» What the task asks: For this exercise, copy exactly every line from the one holding "36: (366, 93)" through the end of the data, both included. Omit pictures.

» Entries provided:
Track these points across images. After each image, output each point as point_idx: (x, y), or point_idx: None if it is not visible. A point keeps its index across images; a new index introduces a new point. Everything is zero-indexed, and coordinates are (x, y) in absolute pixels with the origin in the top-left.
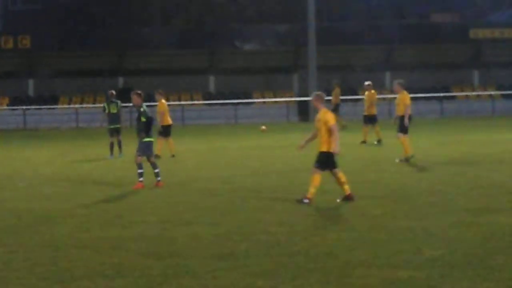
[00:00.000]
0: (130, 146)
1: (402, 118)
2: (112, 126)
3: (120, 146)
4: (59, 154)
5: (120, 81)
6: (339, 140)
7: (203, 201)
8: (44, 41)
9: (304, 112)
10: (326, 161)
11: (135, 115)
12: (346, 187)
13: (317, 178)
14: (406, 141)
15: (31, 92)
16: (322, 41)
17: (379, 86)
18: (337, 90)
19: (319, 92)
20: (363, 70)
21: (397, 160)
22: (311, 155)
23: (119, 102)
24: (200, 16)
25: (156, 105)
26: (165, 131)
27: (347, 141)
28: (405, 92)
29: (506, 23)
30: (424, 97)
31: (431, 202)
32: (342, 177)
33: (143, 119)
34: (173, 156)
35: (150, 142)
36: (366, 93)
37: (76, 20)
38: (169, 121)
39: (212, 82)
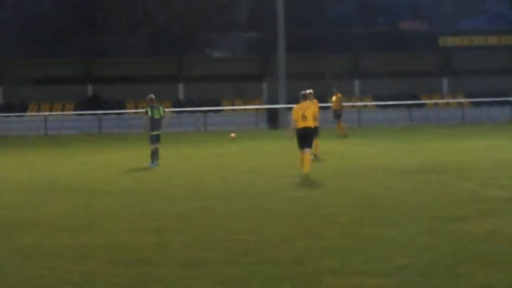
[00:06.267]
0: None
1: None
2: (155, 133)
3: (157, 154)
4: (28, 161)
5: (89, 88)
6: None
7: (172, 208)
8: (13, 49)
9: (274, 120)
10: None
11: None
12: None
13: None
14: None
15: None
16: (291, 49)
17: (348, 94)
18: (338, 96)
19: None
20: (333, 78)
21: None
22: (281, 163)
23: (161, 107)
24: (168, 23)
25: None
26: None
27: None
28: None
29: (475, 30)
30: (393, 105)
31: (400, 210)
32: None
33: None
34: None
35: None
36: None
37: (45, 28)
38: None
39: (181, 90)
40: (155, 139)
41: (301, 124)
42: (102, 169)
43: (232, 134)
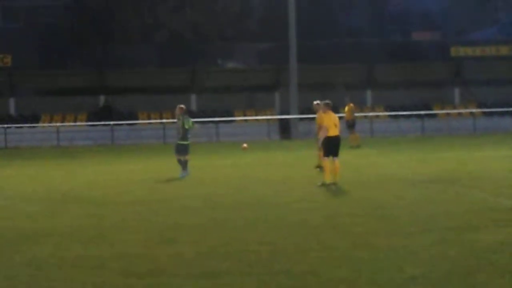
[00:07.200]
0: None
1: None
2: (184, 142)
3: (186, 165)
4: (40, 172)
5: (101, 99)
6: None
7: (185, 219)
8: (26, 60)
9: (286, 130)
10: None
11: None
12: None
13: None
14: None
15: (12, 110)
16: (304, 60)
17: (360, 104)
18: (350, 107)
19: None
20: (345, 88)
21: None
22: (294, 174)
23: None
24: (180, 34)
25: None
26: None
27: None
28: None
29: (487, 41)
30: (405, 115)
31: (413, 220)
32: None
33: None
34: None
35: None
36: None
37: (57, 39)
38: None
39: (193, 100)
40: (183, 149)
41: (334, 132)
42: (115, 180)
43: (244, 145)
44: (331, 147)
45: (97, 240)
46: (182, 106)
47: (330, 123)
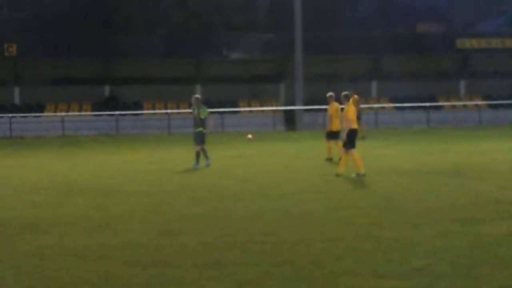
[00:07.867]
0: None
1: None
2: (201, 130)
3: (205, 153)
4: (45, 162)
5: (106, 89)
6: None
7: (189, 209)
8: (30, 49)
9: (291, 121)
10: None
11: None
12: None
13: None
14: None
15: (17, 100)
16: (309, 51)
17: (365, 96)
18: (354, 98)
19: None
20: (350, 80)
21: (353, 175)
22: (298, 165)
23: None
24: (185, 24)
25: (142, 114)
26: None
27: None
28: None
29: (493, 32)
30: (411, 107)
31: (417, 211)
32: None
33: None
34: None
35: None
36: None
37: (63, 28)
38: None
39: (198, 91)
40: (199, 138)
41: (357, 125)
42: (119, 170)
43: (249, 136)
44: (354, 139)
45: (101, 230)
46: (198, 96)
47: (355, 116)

» Your response:
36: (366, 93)
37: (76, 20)
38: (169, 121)
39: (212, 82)
[00:06.267]
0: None
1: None
2: (155, 133)
3: (157, 154)
4: (28, 161)
5: (89, 88)
6: None
7: (172, 208)
8: (13, 49)
9: (274, 120)
10: None
11: None
12: None
13: None
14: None
15: None
16: (291, 49)
17: (348, 94)
18: (338, 96)
19: None
20: (333, 78)
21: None
22: (281, 163)
23: (161, 107)
24: (168, 23)
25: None
26: None
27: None
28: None
29: (475, 30)
30: (393, 105)
31: (400, 210)
32: None
33: None
34: None
35: None
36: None
37: (45, 28)
38: None
39: (181, 90)
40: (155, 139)
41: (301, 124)
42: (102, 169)
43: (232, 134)
[00:07.200]
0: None
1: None
2: (184, 142)
3: (186, 165)
4: (40, 172)
5: (101, 99)
6: None
7: (185, 219)
8: (26, 60)
9: (286, 130)
10: None
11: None
12: None
13: None
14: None
15: (12, 110)
16: (304, 60)
17: (360, 104)
18: (350, 107)
19: None
20: (345, 88)
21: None
22: (294, 174)
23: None
24: (180, 34)
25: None
26: None
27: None
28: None
29: (487, 41)
30: (405, 115)
31: (413, 220)
32: None
33: None
34: None
35: None
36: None
37: (57, 39)
38: None
39: (193, 100)
40: (183, 149)
41: (334, 132)
42: (115, 180)
43: (244, 145)
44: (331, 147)
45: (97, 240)
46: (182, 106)
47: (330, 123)
[00:07.867]
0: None
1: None
2: (201, 130)
3: (205, 153)
4: (45, 162)
5: (106, 89)
6: None
7: (189, 209)
8: (30, 49)
9: (291, 121)
10: None
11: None
12: None
13: None
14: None
15: (17, 100)
16: (309, 51)
17: (365, 96)
18: (354, 98)
19: None
20: (350, 80)
21: (353, 175)
22: (298, 165)
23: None
24: (185, 24)
25: (142, 114)
26: None
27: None
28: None
29: (493, 32)
30: (411, 107)
31: (417, 211)
32: None
33: None
34: None
35: None
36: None
37: (63, 28)
38: None
39: (198, 91)
40: (199, 138)
41: (357, 125)
42: (119, 170)
43: (249, 136)
44: (354, 139)
45: (101, 230)
46: (198, 96)
47: (355, 116)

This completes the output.